Münster has roughly 320,000 inhabitants and, by most estimates, slightly more bicycles than that. The flat Westphalian landscape, the size of the student population at the University of Münster (around 45,000 students at a single institution), and the extensive Promenade, a green ring of cycle paths that follows the line of the demolished medieval city walls, have made cycling the dominant mode of urban transport. In 2007 vehicle traffic in the city fell below bicycle traffic for the first time, 36.4 per cent against 37.6 per cent. The city has had a Latvian secondary school, one of the largest Latvian libraries in the West outside Latvia, a substantial British garrison until 2013, and a saying that goes: "Entweder es regnet oder es läuten die Glocken. Und wenn beides zusammen fällt, dann ist Sonntag." Either it rains or the church bells ring, and if both happen at the same time, it's Sunday. The bells of St Lambert's still ring across the rooftops. The three cages still hang from the spire.

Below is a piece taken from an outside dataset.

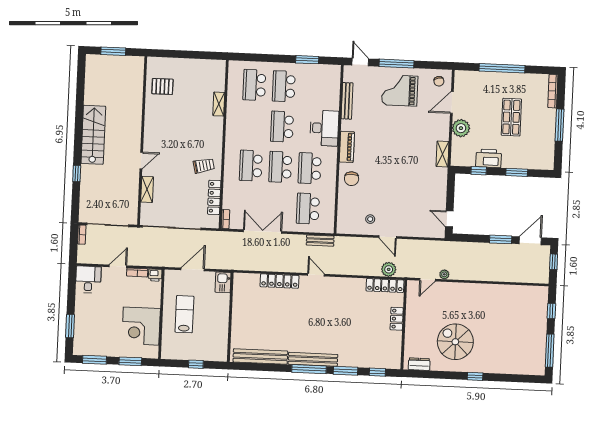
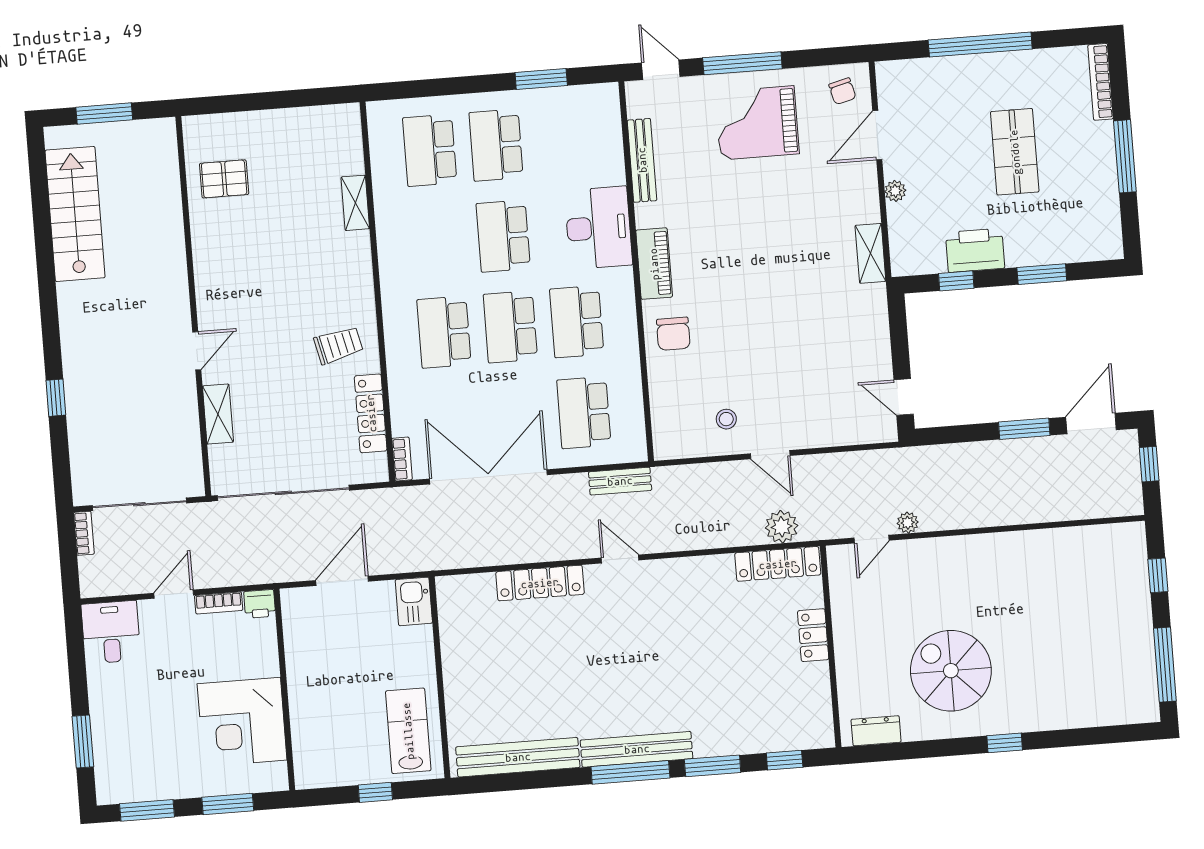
plant: (461, 128) -> (895, 191), width x0.53, depth x0.53
stairs: (93, 135) -> (75, 214), moved
double door: (263, 232) -> (488, 477), width x1.36
lab bench: (184, 314) -> (408, 731), moved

Münster is in North Rhine-Westphalia, northwestern Germany, at approximately 51.9625°N, 7.6256°E, about 25 miles south of the Dutch border and 145 miles north of Cologne. The city sits on the small river Aa, about 9 miles south of its confluence with the larger river Ems, in the flat Westphalian Bight. Recommended viewing altitude is 2,000 to 4,000 feet for the historic old city, which is unusually compact and recognisable from the air: the green ring of the Promenade marks the line of the demolished medieval walls, with the cathedral, the Rathaus, the Prinzipalmarkt, and St Lambert's Church all visible inside the ring. The spire of St Lambert's still holds the three iron cages from the 1535 Anabaptist Rebellion. Nearest airports: Münster/Osnabrück (EDDG) 14 miles north for international and domestic service, Dortmund (EDLW) 38 miles south, Düsseldorf (EDDL) 80 miles southwest, Cologne/Bonn (EDDK) 90 miles south. The Dutch city of Enschede lies 40 miles northwest, Osnabrück 27 miles north, and Bielefeld 39 miles east.